» **DATA LISTING**:
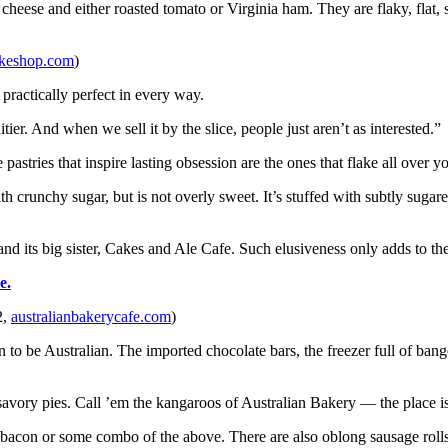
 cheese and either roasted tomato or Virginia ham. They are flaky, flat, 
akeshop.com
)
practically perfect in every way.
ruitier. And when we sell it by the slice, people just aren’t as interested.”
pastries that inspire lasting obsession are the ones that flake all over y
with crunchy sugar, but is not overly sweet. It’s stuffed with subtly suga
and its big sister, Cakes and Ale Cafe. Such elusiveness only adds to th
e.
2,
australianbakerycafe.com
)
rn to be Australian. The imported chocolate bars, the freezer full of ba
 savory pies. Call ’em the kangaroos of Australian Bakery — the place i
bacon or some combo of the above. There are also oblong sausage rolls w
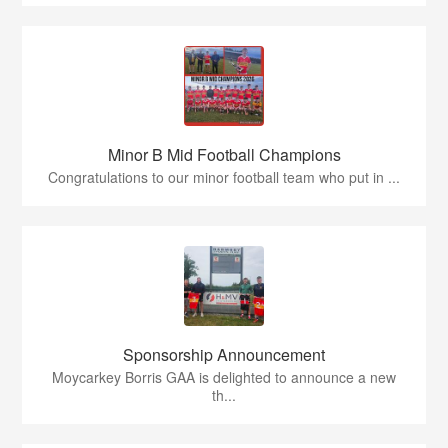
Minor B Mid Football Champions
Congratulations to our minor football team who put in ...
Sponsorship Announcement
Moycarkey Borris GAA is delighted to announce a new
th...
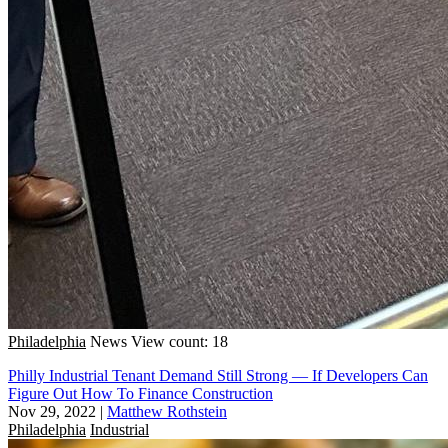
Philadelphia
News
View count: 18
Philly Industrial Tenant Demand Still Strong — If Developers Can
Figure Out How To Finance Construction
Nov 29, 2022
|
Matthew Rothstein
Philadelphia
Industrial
--
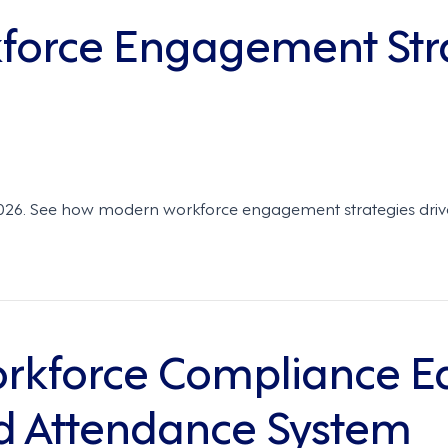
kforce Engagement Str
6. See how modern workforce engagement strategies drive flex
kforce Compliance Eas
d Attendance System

» **WORK REQUIRED**: In the listing above, find every line with the word "Industrial" and copy it out.

» **RESULT OF THIS EXERCISE**:
Philly Industrial Tenant Demand Still Strong — If Developers Can
Industrial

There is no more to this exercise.